Этого маркиза де Граммон не знала и просветить подругу не могла. Ей рекомендовал аббата герцог Люксембургский, чего же боле-то, помилуйте? Меж тем старуха властно подманила к себе отца Жоэля, подошедшего и склонившегося перед ней со спокойной улыбкой. Она повторила свой вопрос, интересуясь его родословной. Аббат застенчиво улыбнулся, недоумевая, откуда старуха знает итальянские генеалогии, но удовлетворил любопытство графини.
Глава 5. «Кошмарные новости…»
Тут, однако, музыкальный пассаж его сиятельства был неожиданно и грубо прерван. Внизу послышались крики, стоявший у клавесина де Руайан, опустив инструмент, первым увидел, как появившийся на лестничном пролёте полный мужчина натолкнулся на лакея с подносом, который тот от неожиданности выронил. Опрокинутый поднос загремел вниз по ступеням парадной лестницы, бокалы с хрустальным звоном разлетелись вдребезги и несколько секунд спустя в гостиную спиной вперед влетел ливрейный лакей, пытавшийся удержать забежавшего сумасшедшего, истерично машущего руками и задыхающегося.

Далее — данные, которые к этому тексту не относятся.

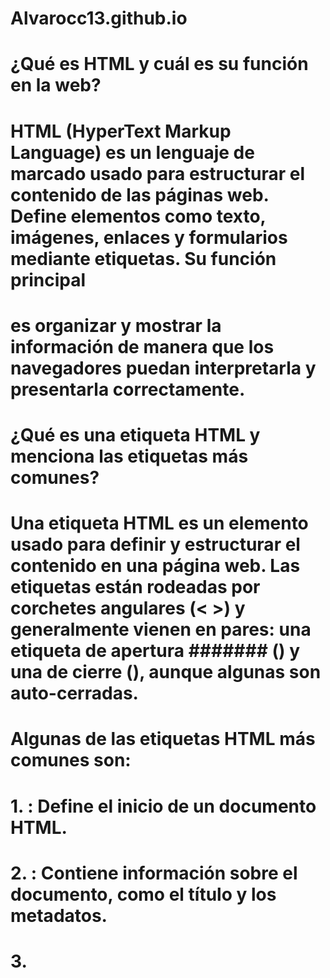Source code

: # Alvarocc13.github.io
# ¿Qué es HTML y cuál es su función en la web?
# HTML (HyperText Markup Language) es un lenguaje de marcado usado para estructurar el contenido de las páginas web. Define elementos como texto, imágenes, enlaces y formularios mediante etiquetas. Su función principal  
# es organizar y mostrar la información de manera que los navegadores puedan interpretarla y presentarla correctamente.

# ¿Qué es una etiqueta HTML y menciona las etiquetas más comunes?
# Una etiqueta HTML es un elemento usado para definir y estructurar el contenido en una página web. Las etiquetas están rodeadas por corchetes angulares (< >) y generalmente vienen en pares: una etiqueta de apertura ####### (<etiqueta>) y una de cierre (</etiqueta>), aunque algunas son auto-cerradas.
# Algunas de las etiquetas HTML más comunes son:
# 1.	<html>: Define el inicio de un documento HTML.
# 2.	<head>: Contiene información sobre el documento, como el título y los metadatos.
# 3.	<title>: Define el título de la página que aparece en la pestaña del navegador.
# 4.	<body>: Contiene el contenido visible de la página web.
# 5.	##<h1> a <h6>: Definen encabezados, siendo <h1> el más importante y <h6> el menos.
# 6.	<p>: Define un párrafo.
# 7.	<a>: Define un enlace o hipervínculo.
# 8.	<img>: Inserta una imagen.
# 9.	<ul> y <ol>: Definen listas no ordenadas (con puntos) y ordenadas (numeradas), respectivamente.
# 10.	<li>: Define un ítem de lista dentro de <ul> o <ol>.
# 11.	<div>: Se utiliza para agrupar contenido y aplicar estilos o scripts.
# 12.	<span>: Similar a <div>, pero para aplicar estilos o scripts a fragmentos más pequeños de contenido.
# Estas etiquetas son esenciales para estructurar cualquier página web de manera adecuada.


# ¿Qué es un atributo de una etiqueta HTML y menciona los más comunes?
# Un atributo de una etiqueta HTML es una característica adicional que proporciona información extra sobre un elemento HTML, y generalmente se coloca dentro de la etiqueta de apertura. Los atributos se componen de un  
# nombre y un valor, separados por un signo igual (=), y suelen estar entre comillas.
# Algunos de los atributos más comunes en HTML son:
# 1.	id: Asigna un identificador único a un elemento, útil para enlazar con estilos o scripts. Ejemplo: <div id="contenedor">.
# 2.	class: Asigna una o varias clases a un elemento, permitiendo aplicar estilos CSS a varios elementos con la misma clase. Ejemplo: <p class="texto">.
# 3.	src: Especifica la URL de una imagen o archivo de medios. Usado en la etiqueta <img>. Ejemplo: <img src="imagen.jpg">.
# 4.	href: Define la URL de destino en un enlace. Usado en la etiqueta <a>. Ejemplo: <a href="https://www.ejemplo.com">Enlace</a>.
# 5.	alt: Proporciona un texto alternativo para una imagen, importante para accesibilidad. Usado en la etiqueta <img>. Ejemplo: <img src="imagen.jpg" alt="Descripción de la imagen">.
# 6.	style: Permite aplicar estilos CSS directamente a un elemento. Ejemplo: <p style="color: red;">Texto en rojo</p>.
# 7.	width y height: Especifican las dimensiones de una imagen o elemento multimedia. Ejemplo: <img src="imagen.jpg" width="300" height="200">.
# 8.	target: Define cómo se debe abrir un enlace. Usado en <a>. Ejemplo: <a href="https://www.ejemplo.com" target="_blank">Abrir en nueva pestaña</a>.

# ¿Qué es CSS y cómo se utiliza para el diseño web?
# CSS (Cascading Style Sheets) es un lenguaje que se usa para darle estilo a las páginas web, separando la estructura (HTML) del diseño visual. Permite definir colores, tamaños, fuentes, márgenes, y otros aspectos  
# visuales.
# Se puede usar de tres formas:
# 1.	En línea: Aplicando estilos directamente en el HTML con el atributo style.
# 2.	Interno: Dentro de una etiqueta <style> en el <head> del HTML.
# 3.	Externo: En un archivo .css separado y vinculado al HTML con <link>.
# CSS ayuda a diseñar páginas web visualmente atractivas y funcionales, controlando la apariencia de los elementos HTML.
# ¿Qué es una propiedad en CSS y menciona las propiedades más comunes?
# Una propiedad en CSS es un aspecto específico del estilo que se desea aplicar a un elemento HTML. Cada propiedad tiene un valor que define cómo se va a mostrar el elemento. Las propiedades se escriben como pares de  
# nombre de propiedad y valor, separados por dos puntos (:).
# Propiedades más comunes en CSS:
# 1.	color: Define el color del texto. Ejemplo: color: red;.
# 2.	background-color: Establece el color de fondo de un elemento. Ejemplo: background-color: #f0f0f0;.
# 3.	font-size: Determina el tamaño de la fuente. Ejemplo: font-size: 16px;.
# 4.	font-family: Especifica el tipo de letra del texto. Ejemplo: font-family: Arial, sans-serif;.
# 5.	margin: Controla el espacio exterior alrededor de un elemento. Ejemplo: margin: 10px;.
# 6.	padding: Define el espacio interior entre el contenido y los bordes del elemento. Ejemplo: padding: 5px;.
# 7.	border: Define el borde de un elemento. Ejemplo: border: 1px solid black;.
# 8.	width: Establece el ancho de un elemento. Ejemplo: width: 100px;.
# 9.	height: Establece la altura de un elemento. Ejemplo: height: 50px;.
# 10.	text-align: Alinea el texto dentro de un elemento. Ejemplo: text-align: center;.
# ¿Qué es un selector en CSS y cuales tipos existen?
# Un selector en CSS se usa para seleccionar los elementos HTML a los que se aplicarán los estilos.
# Tipos de selectores más comunes:
# 1.	Selector de tipo: Selecciona elementos por su etiqueta (ej. p).
# 2.	Selector de clase: Selecciona elementos con una clase específica (ej. .mi-clase).
# 3.	Selector de ID: Selecciona un solo elemento con un ID específico (ej. #mi-id).
# 4.	Selector universal: Selecciona todos los elementos (ej. *).
# 5.	Selector de atributo: Selecciona elementos con un atributo específico (ej. input[type="text"]).
# 6.	Selector descendiente: Selecciona elementos dentro de otro (ej. div p).
# 7.	Selector de hijo: Selecciona elementos hijos directos (ej. div > p).
# 8.	Pseudo-clase: Selecciona elementos en un estado específico (ej. a:hover).

# ¿Qué es JavaScript y cómo añade la interactividad a las páginas web?
# JavaScript es un lenguaje de programación que añade interactividad a las páginas web, permitiendo que respondan a las acciones del usuario, como clics o teclas.
# Con JavaScript, se pueden:
# 1.	Responder a eventos (por ejemplo, hacer algo al hacer clic en un botón).
# 2.	Manipular el contenido de la página (modificar texto, agregar elementos).
# 3.	Validar formularios (verificar que los datos sean correctos).
# 4.	Crear animaciones y efectos (transiciones, mover elementos).
# 5.	Interactuar con APIs para obtener datos en tiempo real.

# ¿Cuáles son los tipos de datos primitivos en Javascript?

# En JavaScript, los tipos de datos primitivos son aquellos que no son objetos y que representan valores simples. Son inmutables, lo que significa que su valor no puede cambiar después de ser asignado. Los principales  
# tipos de datos primitivos en JavaScript son:
# 1.	String: Representa secuencias de caracteres o texto. Ejemplo: "Hola", 'JavaScript'.
# 2.	Number: Representa números, tanto enteros como decimales. Ejemplo: 42, 3.14.
# 3.	BigInt: Representa números enteros grandes, más allá de los límites de Number. Ejemplo: 123456789012345678901234567890n.
# 4.	Boolean: Representa valores de verdad: true o false.
# 5.	undefined: Representa un valor no definido, usado cuando una variable es declarada pero no asignada. Ejemplo: let x; // x es undefined.
# 6.	null: Representa la ausencia intencional de valor o la falta de un objeto. Ejemplo: let y = null;.
# 7.	Symbol: Representa valores únicos e inmutables, utilizados generalmente para identificadores únicos en objetos. Ejemplo: Symbol('descripcion').
# 8.	Object (aunque no es estrictamente un tipo primitivo, es un tipo de referencia comúnmente tratado en el contexto de JavaScript).


# ¿Cómo funcionan las estructuras de control de flujo como if, else, switch y bucles en Javascript?
# En JavaScript, las estructuras de control de flujo permiten dirigir la ejecución del código según condiciones o repeticiones:
# 1.	if / else: Ejecutan bloques de código según una condición.
# if (condición) { ... } else { ... }
# switch: Evalúa una expresión contra varios casos posibles.
# switch (expresión) { case valor: ...; break; default: ... }
# Bucles:
# •	for: Repite un bloque de código un número fijo de veces.
# for (let i = 0; i < 5; i++) { ... }
# while: Repite el código mientras se cumpla la condición.
# while (condición) { ... }
# do...while: Garantiza al menos una ejecución, luego repite mientras se cumpla la condición.
# do { ... } while (condición);

# ¿Por qué es importante usar nombres significativos para variables y métodos?
# Usar nombres significativos para variables y métodos es importante porque:
# 1.	Facilita la comprensión del código.
# 2.	Mejora la mantenibilidad y la modificación futura.
# 3.	Reduce errores al evitar confusiones.
# 4.	Facilita la colaboración en equipos de trabajo.
# 5.	Promueve buenas prácticas en la organización del código.
# ¿Qué es una variable de entorno y por qué son importantes para Javascript o la programación en general? 

# Una variable de entorno es una variable externa al código que almacena información importante, como configuraciones o claves de API.
# ¿Por qué son importantes?
# 1.	Configuración flexible: Cambian el comportamiento de la app sin modificar el código.
# 2.	Seguridad: Protegen datos sensibles (como contraseñas o claves de API).
# 3.	Portabilidad: Permiten que el código funcione en diferentes entornos (desarrollo, producción).
# 4.	Trabajo en equipo: Cada desarrollador puede configurar su entorno sin afectar a otros.
# 5.	Optimización: Ayudan a ajustar el rendimiento según el entorno. 

# ¿Qué son las herramientas de desarrollo de Chrome y cómo se accede a ellas?
# Las herramientas de desarrollo de Chrome (DevTools) son un conjunto de herramientas integradas en Google Chrome para inspeccionar, depurar y optimizar páginas web. Permiten trabajar con HTML, CSS, JavaScript, analizar # el rendimiento y gestionar recursos como cookies y almacenamiento.
# Cómo acceder:
# 1.	Haz clic derecho en la página y selecciona "Inspeccionar".
# 2.	Usa el atajo de teclado:
# o	Windows/Linux: Ctrl + Shift + I
# o	macOS: Cmd + Option + I
# 3.	Desde el menú de Chrome: Más herramientas > Herramientas para desarrolladores.
# DevTools son esenciales para depurar y mejorar el rendimiento de las páginas web. 

# ¿Qué se puede hacer en el panel "Elements" de las herramientas de desarrollo?
# En el panel "Elements" de las herramientas de desarrollo de Chrome, puedes:
# 1.	Inspeccionar y editar el HTML de la página.
# 2.	Ver y modificar el CSS aplicado a los elementos.
# 3.	Añadir o eliminar clases y atributos.
# 4.	Inspeccionar pseudo-clases (como :hover).
# 5.	Ver propiedades heredadas de los elementos padres.
# 6.	Modificar la estructura del DOM en tiempo real.
# Es útil para depurar, experimentar con estilos y hacer cambios rápidos sin afectar el código real. 

# ¿Cómo se utiliza el panel "Console" de las herramientas de desarrollo y para qué es útil?
# El panel "Console" de las herramientas de desarrollo de Chrome se utiliza para:
# 1.	Ver mensajes de error y advertencias de JavaScript.
# 2.	Registrar mensajes personalizados con console.log() para depurar.
# 3.	Ejecutar JavaScript en tiempo real para probar código rápidamente.
# 4.	Inspeccionar objetos y arrays de forma interactiva.
# 5.	Usar métodos como console.warn() y console.error() para diferentes tipos de mensajes.
# Es útil para depurar errores, probar código y monitorear la ejecución de la aplicación. 

# ¿Qué información se puede obtener del panel "Network" y por qué es importante?
# El panel "Network" muestra todas las solicitudes de red realizadas por una página, incluyendo archivos HTML, CSS, JavaScript, imágenes y llamadas a APIs.
# Información clave que se obtiene:
# 1.	Solicitudes HTTP y sus códigos de respuesta.
# 2.	Tiempos de carga de cada recurso.
# 3.	Cabeceras HTTP y datos enviados/recibidos.
# 4.	Errores de red como recursos faltantes (404) o fallos en la conexión.
# ¿Por qué es importante?
# •	Optimiza el rendimiento de la página.
# •	Detecta errores en las solicitudes y respuestas.
# •	Ayuda a depurar interacciones con APIs y recursos.
# Es esencial para mejorar la carga de la página y solucionar problemas de red.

Тут маркиза узнала своего племянника Жана де Луиня, и сделала лакею знак оставить гостя в покое.
Жан несколько минут пытался отдышаться, бокал вина, протянутый аббатом, помог ему несколько прийти в себя. Выпив его залпом, он тяжело опустился в кресло и запрокинул голову. Жан де Луинь, полный блондин с приятным округлым лицом и широко расставленными живыми глазами, которого близкие друзья фамильярно называли La brioche, Булочка, был известен как человек, которого трудно было вывести из себя и даже просто обеспокоить, и все, поняв, что случилось нечто необычное, умолкли, столпившись около него, ожидая интересных новостей.
Де Луинь ещё несколько минут хватал ртом воздух и, наконец, смог проговорить:
— Я только что от герцога де Жувеналя. Кошмарные новости. Несколько часов назад… на кладбище Невинных… обнаружен ужасный труп… просто обглоданный скелет!! Дом герцога рядом… Он только взглянул… и…и…и… сразу узнал её. — Он открыл рот и громко хлебнул воздуха, — это… это Розалин де Монфор-Ламори.